Each entry below should be echoed exactly, with pictures omitted.

--- Provided information Enclosed Below ---

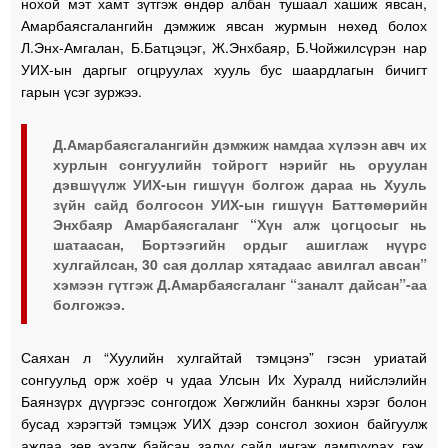
нохой мэт хамт зүтгэж өндөр албан тушаал хашиж явсан,
Амарбаясгалангийн дэмжиж явсан журмын нөхөд болох
Л.Энх-Амгалан, Б.Батцэцэг, Ж.Энхбаяр, Б.Чойжилсүрэн нар
УИХ-ын даргыг огцруулах хууль бус шаардлагын бичигт
гарын үсэг зуржээ.
Д.Амарбаясгалангийн дэмжиж намдаа хүлээн авч их
хурлын сонгуулийн тойрогт нэрийг нь оруулан
дэвшүүлж УИХ-ын гишүүн болгож дараа нь Хууль
зүйн сайд болгосон УИХ-ын гишүүн Баттөмөрийн
Энхбаяр Амарбаясгаланг “Хүн алж цогцосыг нь
шатаасан, Бортээгийн ордыг ашиглаж нүүрс
хулгайлсан, 30 сая доллар хятадаас авилгал авсан”
хэмээн гүтгэж Д.Амарбаясгаланг “заналт дайсан”-аа
болгожээ.
Саяхан л “Хуулийн хулгайтай тэмцэнэ” гэсэн уриатай
сонгуульд орж хоёр ч удаа Улсын Их Хуралд нийслэлийн
Баянзүрх дүүргээс сонгогдож Хөгжлийн банкны хэрэг болон
бусад хэрэгтэй тэмцэж УИХ дээр сонсгол зохион байгуулж
ажлаа зөв эхэлж байсан залуу сайд ингэж дампуурах гэж.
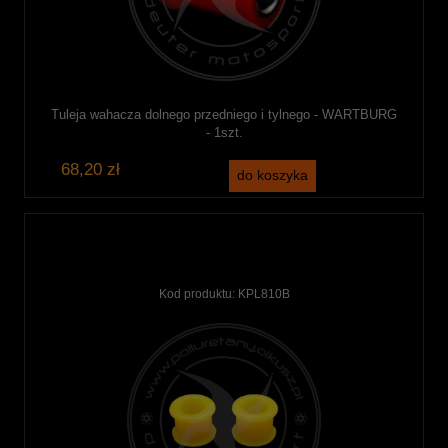
Tuleja wahacza dolnego przedniego i tylnego - WARTBURG
- 1szt.
68,20 zł
do koszyka
Kod produktu:
KPL810B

--- End of Enclosed Provided information ---

§ **Written reply**:
нохой мэт хамт зүтгэж өндөр албан тушаал хашиж явсан,
Амарбаясгалангийн дэмжиж явсан журмын нөхөд болох
Л.Энх-Амгалан, Б.Батцэцэг, Ж.Энхбаяр, Б.Чойжилсүрэн нар
УИХ-ын даргыг огцруулах хууль бус шаардлагын бичигт
гарын үсэг зуржээ.
Д.Амарбаясгалангийн дэмжиж намдаа хүлээн авч их
хурлын сонгуулийн тойрогт нэрийг нь оруулан
дэвшүүлж УИХ-ын гишүүн болгож дараа нь Хууль
зүйн сайд болгосон УИХ-ын гишүүн Баттөмөрийн
Энхбаяр Амарбаясгаланг “Хүн алж цогцосыг нь
шатаасан, Бортээгийн ордыг ашиглаж нүүрс
хулгайлсан, 30 сая доллар хятадаас авилгал авсан”
хэмээн гүтгэж Д.Амарбаясгаланг “заналт дайсан”-аа
болгожээ.
Саяхан л “Хуулийн хулгайтай тэмцэнэ” гэсэн уриатай
сонгуульд орж хоёр ч удаа Улсын Их Хуралд нийслэлийн
Баянзүрх дүүргээс сонгогдож Хөгжлийн банкны хэрэг болон
бусад хэрэгтэй тэмцэж УИХ дээр сонсгол зохион байгуулж
ажлаа зөв эхэлж байсан залуу сайд ингэж дампуурах гэж.
Tuleja wahacza dolnego przedniego i tylnego - WARTBURG
- 1szt.
68,20 zł
do koszyka
Kod produktu:
KPL810B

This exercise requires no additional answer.